Once upon a time, the husband tried to shove me at the wild thing. At every chance he got, he tried to get me to play with the wild thing. Do something with the wild thing… Look! There is the wild thing right over there and he’s looking this way… Don’t you want to play with him tonight??? Then, eventually, I did. I asked him about it after the play, and the husband remarked that he didn’t find the wild thing threatening. At that time, I thought to myself…

You will.

And he did. In a way he does, even though we’ve talked about it and he knows I love him and I’m not going to put him aside for anyone. So how did I know that the wild thing would move from “not a threat” to “potentially dangerous”? I saw what the wild thing might offer me. And he has. He is. He offers me things I have always wanted. He loves to touch me and be touched by me. Any touch. A kiss, a swat on the ass while he makes my tea, my nails in his flesh just because I felt like it, a bite on the neck because I love to bite. The wild thing wants it. He wants it in a way the husband doesn’t. He wants it whenever I want to do it. When he’s walking. When he’s watching a movie. When he’s in a scene. Doesn’t matter the timing, he wants it on my time frame and at my whim. And that’s scary.

The wild thing is just beginning his kink journey. He wants to try everything (well almost everything) and he wants to explore with me. He is willing to try things that the husband either can’t do due to his work or won’t do because he isn’t interested. I’m not just beginning my kink journey, but I’m an explorer. I like to examine and delve and learn new things. The husband is basically done learning. The only way he explores new things in the kink realm is if I make him. And since we are not in a TPE relationship, I can’t always make him. But the husband sees how much fun and excitement I’m experiencing trying all these new thing with the wild thing. And it’s scary.

I’m also getting service. Not service which someone else wants to do for me. Not service that I can’t call “service.” I call it service. I tell the wild thing what I want him to do or fetch or make, and he does it. He usually does it joyfully. He is serving me in a way that is obvious and blatant and servicey. And the husband can’t or won’t serve me in such a blatant way. That’s scary.
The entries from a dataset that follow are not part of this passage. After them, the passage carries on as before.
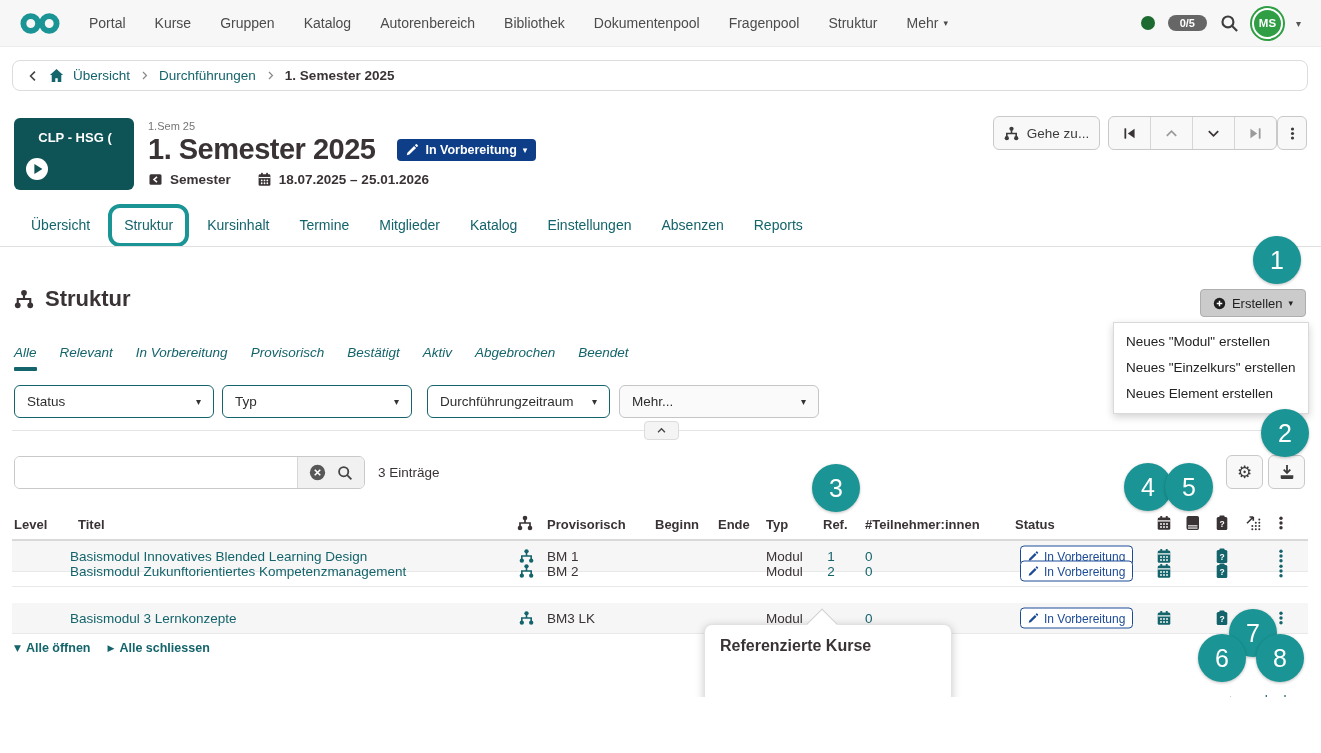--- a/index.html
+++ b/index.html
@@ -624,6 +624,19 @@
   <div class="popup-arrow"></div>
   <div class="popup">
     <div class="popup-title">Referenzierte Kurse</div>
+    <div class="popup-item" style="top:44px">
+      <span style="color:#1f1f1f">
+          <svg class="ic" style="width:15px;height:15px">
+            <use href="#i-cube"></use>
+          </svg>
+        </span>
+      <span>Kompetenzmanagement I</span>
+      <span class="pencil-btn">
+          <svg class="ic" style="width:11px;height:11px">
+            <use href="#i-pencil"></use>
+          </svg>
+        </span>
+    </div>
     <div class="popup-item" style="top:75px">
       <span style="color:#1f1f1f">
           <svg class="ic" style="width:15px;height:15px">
I understood that it would be scary. It’s scary for me too. I know that the husband doesn’t always react well to his fears. I’m not the only one with a history of being used or betrayed by my lover/partner/better half. He could have run. So far he hasn’t. He could preemptively betray me to cause me to leave. As far as I know, he hasn’t. What he HAS done is be honest with me that he’s threatened now. What he HAS done is tell me slowly and in the best way he knows how, the things that are scaring him and why. And what I’ve done is try my best to make sure he knows he’s not going to lose me unless he does something ridiculously hurtful and stupid. I’m not going to leave him for any reason he doesn’t give me himself. I’ve done whatever I can to make sure he knows that I still love him. I love him more today than yesterday. And my new joy in someone else does not negate the joy I feel in him. It just gives me more joy to share with them both.

(And really I find that I’m much nicer to the people I come across in my daily life as well! It’s amazing what having your needs fulfilled can do!)